Breakfast Burrito
INGREDIENTS
- 4 hash brown patties
- 1 tbsp oil
- ½ red bell pepper, cut into thin strips
- ½ red onion, cut into thin strips
- 2 containers extra firm tofu, pressed and drained (14 oz)
- 1 clove garlic, minced
- 2 tbsp fresh lemon or lime juice
- ½ tsp sea salt
- ¼ tsp finely ground black pepper
- 1/8 tsp turmeric powder
- 3 cups packed baby spinach
- 4 large flour tortillas (burrito size)
- 1 cup Follow Your Heart Dairy-Free Shredded Cheddar
- sriracha or ketchup, on side for serving
INSTRUCTIONS
- Heat oven to 400° F.
- Bake hash brown patties until golden and crisp, about 16 minutes, or according to directions. Set aside.
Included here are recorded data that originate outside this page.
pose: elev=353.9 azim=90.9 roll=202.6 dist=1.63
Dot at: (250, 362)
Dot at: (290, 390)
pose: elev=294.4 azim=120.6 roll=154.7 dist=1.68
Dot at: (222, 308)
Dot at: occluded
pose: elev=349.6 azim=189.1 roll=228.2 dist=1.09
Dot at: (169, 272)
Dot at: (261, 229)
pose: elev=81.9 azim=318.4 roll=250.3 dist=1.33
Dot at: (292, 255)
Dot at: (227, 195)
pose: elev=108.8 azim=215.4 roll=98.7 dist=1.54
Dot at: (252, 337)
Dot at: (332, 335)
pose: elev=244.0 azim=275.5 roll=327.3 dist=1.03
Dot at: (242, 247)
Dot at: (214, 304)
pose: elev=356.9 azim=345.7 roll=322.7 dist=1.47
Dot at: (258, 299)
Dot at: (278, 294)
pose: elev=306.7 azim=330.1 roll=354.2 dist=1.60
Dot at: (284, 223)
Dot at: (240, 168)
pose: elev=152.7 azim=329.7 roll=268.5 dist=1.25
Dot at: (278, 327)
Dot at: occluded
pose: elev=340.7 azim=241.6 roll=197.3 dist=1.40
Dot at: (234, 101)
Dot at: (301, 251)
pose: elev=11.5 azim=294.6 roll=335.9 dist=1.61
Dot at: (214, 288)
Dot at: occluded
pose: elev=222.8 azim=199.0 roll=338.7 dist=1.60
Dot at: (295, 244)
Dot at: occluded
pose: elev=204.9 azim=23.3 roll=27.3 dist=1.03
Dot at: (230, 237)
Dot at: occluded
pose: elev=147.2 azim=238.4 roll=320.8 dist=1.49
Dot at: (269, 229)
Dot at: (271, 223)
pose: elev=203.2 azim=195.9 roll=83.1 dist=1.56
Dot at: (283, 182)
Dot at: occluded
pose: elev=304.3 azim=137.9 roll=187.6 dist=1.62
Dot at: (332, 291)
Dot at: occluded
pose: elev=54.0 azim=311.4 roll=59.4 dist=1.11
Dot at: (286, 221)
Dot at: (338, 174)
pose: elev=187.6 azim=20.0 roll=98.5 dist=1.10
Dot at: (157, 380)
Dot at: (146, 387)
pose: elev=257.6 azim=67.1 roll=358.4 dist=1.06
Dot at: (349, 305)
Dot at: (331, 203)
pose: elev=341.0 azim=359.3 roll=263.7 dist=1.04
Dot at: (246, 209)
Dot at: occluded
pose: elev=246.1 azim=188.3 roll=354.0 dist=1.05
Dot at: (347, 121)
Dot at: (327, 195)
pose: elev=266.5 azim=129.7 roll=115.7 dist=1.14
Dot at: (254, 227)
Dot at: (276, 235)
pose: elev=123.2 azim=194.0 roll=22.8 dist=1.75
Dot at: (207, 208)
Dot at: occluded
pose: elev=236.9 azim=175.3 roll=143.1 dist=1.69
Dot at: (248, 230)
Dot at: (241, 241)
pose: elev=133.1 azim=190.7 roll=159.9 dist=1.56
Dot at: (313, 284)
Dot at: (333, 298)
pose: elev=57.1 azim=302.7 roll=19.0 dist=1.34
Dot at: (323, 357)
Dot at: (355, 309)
- Heat a skillet over a medium heat. Add oil. Add bell pepper and onion and cook about 3 minutes to soften. Add crumbled tofu, garlic, lemon juice, salt, pepper, turmeric. Cook for about 3-5 minutes, or until golden. Top generously with Dairy-Free Shredded Cheddar. Cover and cook one more minute. Set aside.
- Heat tortillas until pliable over open flame. To each tortilla, add one hash brown, sliced vertically and generous scoop of cheesy tofu mixture. Roll and serve warm. Serve with sriracha or ketchup on side.